The remarkable ascent of Sporting Lagos, a burgeoning football club, has injected a fresh sense of structure, fan base, branding, and even competition into the Nigerian domestic football landscape. It has left many wondering when Nigerian club football last garnered such attention.
Within a mere two weeks, the club secured promotion to the Nigeria Professional Football League from the second division and also emerged victorious in the inaugural Naija Super 8 tournament. This triumph occurred in front of an enthusiastic crowd at the Mobolaji Johnson Arena, signifying a successful initiation into the top-tier competition.
While Sporting Lagos may initially appear unfamiliar to longtime followers of Nigerian club football, it represents a revival of essential elements such as community involvement, player-fan connections, rivalries, and other aspects that once defined the sport.
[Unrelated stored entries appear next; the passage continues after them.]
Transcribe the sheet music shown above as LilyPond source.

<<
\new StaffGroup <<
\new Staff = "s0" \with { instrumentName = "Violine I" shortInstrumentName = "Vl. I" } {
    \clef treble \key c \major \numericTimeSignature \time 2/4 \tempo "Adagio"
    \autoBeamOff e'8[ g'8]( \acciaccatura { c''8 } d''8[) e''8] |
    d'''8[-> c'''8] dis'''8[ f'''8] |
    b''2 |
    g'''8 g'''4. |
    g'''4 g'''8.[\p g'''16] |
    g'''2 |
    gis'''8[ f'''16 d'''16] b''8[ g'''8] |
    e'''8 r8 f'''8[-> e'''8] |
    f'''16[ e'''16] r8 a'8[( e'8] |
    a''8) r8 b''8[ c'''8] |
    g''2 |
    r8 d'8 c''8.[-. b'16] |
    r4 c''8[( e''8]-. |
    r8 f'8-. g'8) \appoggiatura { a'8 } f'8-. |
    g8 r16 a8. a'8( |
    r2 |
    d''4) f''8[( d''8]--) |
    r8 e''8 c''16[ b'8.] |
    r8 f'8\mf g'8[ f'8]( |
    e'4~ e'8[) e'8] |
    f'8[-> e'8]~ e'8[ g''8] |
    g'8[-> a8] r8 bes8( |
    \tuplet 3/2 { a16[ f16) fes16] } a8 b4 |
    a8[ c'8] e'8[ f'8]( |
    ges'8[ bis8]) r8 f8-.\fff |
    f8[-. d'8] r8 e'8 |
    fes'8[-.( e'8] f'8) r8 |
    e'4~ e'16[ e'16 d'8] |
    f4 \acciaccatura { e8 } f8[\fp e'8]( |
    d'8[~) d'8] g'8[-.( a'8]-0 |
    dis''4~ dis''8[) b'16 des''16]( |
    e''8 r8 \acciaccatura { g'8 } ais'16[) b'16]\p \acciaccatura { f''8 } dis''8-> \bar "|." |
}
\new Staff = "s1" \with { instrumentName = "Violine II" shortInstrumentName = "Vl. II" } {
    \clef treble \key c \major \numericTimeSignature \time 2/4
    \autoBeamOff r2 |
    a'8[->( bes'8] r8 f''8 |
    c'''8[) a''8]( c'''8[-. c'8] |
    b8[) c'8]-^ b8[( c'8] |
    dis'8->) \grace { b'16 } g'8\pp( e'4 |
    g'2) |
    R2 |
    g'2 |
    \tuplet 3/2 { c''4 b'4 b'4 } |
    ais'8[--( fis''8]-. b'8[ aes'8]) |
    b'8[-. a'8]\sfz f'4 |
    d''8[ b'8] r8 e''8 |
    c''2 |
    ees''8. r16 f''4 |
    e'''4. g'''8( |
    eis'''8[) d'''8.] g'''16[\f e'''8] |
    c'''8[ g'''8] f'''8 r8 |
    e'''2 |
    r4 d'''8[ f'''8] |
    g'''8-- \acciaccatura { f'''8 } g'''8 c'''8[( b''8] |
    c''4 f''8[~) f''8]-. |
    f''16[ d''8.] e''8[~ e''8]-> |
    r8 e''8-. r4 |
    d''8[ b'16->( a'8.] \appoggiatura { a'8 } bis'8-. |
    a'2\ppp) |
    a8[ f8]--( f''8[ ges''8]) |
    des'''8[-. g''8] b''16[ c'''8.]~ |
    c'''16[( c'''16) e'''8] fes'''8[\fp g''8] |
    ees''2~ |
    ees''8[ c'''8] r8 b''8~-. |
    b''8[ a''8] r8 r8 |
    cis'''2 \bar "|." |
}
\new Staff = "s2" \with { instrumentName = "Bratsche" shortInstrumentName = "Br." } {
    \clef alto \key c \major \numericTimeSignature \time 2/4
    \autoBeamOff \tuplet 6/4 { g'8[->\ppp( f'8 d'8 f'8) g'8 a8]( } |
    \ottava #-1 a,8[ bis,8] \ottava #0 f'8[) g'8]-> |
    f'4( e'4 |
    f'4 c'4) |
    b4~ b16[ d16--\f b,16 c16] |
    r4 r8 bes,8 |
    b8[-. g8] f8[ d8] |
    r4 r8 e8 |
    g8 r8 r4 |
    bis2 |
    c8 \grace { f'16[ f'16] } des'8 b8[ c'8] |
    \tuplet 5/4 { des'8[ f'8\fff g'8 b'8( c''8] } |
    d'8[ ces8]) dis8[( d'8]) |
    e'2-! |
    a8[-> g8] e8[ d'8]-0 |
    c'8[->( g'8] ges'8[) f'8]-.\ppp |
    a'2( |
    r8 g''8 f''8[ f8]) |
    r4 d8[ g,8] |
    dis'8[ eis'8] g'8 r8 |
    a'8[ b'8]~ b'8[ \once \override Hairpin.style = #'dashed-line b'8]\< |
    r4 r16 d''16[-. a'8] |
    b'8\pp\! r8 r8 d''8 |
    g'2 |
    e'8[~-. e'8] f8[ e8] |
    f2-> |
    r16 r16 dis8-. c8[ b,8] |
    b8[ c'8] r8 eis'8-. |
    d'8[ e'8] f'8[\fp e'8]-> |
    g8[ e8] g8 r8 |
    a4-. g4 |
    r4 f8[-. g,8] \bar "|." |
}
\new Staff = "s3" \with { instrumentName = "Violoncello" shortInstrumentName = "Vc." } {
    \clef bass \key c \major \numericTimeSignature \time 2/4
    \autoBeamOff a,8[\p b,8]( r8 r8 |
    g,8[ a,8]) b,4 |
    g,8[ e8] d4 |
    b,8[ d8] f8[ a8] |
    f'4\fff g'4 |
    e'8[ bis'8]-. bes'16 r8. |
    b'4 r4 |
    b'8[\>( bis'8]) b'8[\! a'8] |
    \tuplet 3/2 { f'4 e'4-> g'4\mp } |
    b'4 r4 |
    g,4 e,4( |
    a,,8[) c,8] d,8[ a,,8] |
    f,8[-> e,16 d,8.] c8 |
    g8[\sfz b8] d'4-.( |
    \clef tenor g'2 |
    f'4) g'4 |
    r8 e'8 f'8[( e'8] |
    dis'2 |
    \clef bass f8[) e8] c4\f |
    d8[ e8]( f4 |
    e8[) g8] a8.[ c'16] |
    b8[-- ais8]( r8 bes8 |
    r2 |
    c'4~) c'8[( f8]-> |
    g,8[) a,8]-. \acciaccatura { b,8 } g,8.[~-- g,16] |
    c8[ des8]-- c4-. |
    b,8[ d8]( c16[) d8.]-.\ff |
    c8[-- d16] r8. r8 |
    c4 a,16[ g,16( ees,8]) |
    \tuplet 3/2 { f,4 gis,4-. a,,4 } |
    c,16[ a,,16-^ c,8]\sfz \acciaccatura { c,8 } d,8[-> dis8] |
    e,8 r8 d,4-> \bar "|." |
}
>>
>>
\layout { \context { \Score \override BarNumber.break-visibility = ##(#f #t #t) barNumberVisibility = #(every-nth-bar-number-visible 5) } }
In an era where these fundamental aspects are waning, the emergence of a private club like Sporting Lagos serves as a refreshing throwback to the past.
Founded just over a year ago by a tech guru, Shola Akinlade, the club came into the fray of Nigerian club football with an intent for community development and social change.
Aside from being a software engineer, Akinlade prides himself as someone who builds platforms for a living, and in a six minutes and 58 seconds video which was used to announce the birth of the club on February 3, 2022, the young entrepreneur passionately explained how the memories of the USA 1994 World Cup and the Atlanta 1996 Olympic Games inspired him to explore opportunities in football, not as a player, but as an owner.
“In every profession, I’ve seen people who just love this sport and just looking for ways to contribute and I’m just like it might be a good idea to create something and bring everyone together. What if we created a football club that all of us can own and support?
“The power of having this club in Lagos is just to unify and inspire our people and also create opportunities in the city for the people. The footballers and everyone in the ecosystem,” he said.
Akinlade is the co-founder and CEO of Paystack, the company that was acquired by Stripe in 2020 for $200m. In just a year, he has proven that he didn’t create the club just because he has the money to throw around, rather, he has also expanded his investment by acquiring a 55% stake in Danish second division club Aarhus Fremad in 2023.
The days of little beginning
What has now become a refined brand of football started at the Teslim Balogun Stadium in Surulere, the first adopted ground of the club in the Nigeria National League. The state of the pitch didn’t do justice to the quality of branding that the club brought into it and the capacity of the stadium itself sank the handful number of fans who barely filled one segment of the stands.
The club surely had a tough start to life in terms of results but a culture had begun among their tiny followers. Luckily for them, their darling team also escaped relegation into the Nationwide League One (NLO One) by just a goal difference after their first campaign in the second tier.
As tough as things were, the few fans who made it to the games in Surulere were unusually treated to premium entertainment as musical artists including Teni and Layton performed on the ground during their matches.
Of course, it didn’t come cheap.
“Sincerely, I never thought in my lifetime that a Nigerian football fan would pay as much as N50,000 to watch a league game, the NNL for that matter. Wow! You’ve to be at Sporting Lagos home games to understand what I’m talking about. It all starts with a walk through the beautiful pavilion walkway into the belly of a stadium filled with happy faces who are sometimes not there for only football but the entertainment provided by top acts in the music industry in Nigeria,” Sporting Lagos chairman, Godwin Enakhena told us.
Enakhena, Offor the thinkermen
Veteran sports journalist, Godwin Enakhena, is not new to the football administration in Nigeria having administered one of Nigeria’s finest private-owned clubs in recent times, MFM FC.
Interestingly, Enakhena has now overseen the promotion of two different teams from the second division to the NPFL – MFM in 2014 and Sporting Lagos in 2023. With about a decade of service already put into administration, Enakhena’s credentials are good enough to earn him the position of chairman at the new club.
For someone who ran a club in the heart of Lagos and enjoyed success as huge as bringing continental football and not just the NPFL back to the city, he is a round peg in a round hole as the new club tries to capture the hearts of more Lagosians after the relegation of MFM.
While Enakhena holds a popular place among sports fans, the coach of the team Paul Offor will need a background check to be sure if he could carry the weight of the brand.
With his unassuming look, the former Warri Wolves assistant coach is another reflection and testament to the club’s huge investment in personnel. Offor was appointed before the start of the last NNL season in March, joining from Cotonou-based Premier League club, Djeffa FC.
After four months in charge, Offor successfully led the team to promotion to the NPFL before winning the off-season Naija Super 8 tournament, which they entered as a wildcard.
“It feels good that you set objectives at the beginning of the season and you achieve them. And the most important thing is the structure of the club. Sporting Lagos is very intentional about growth,” Offor told our correspondent.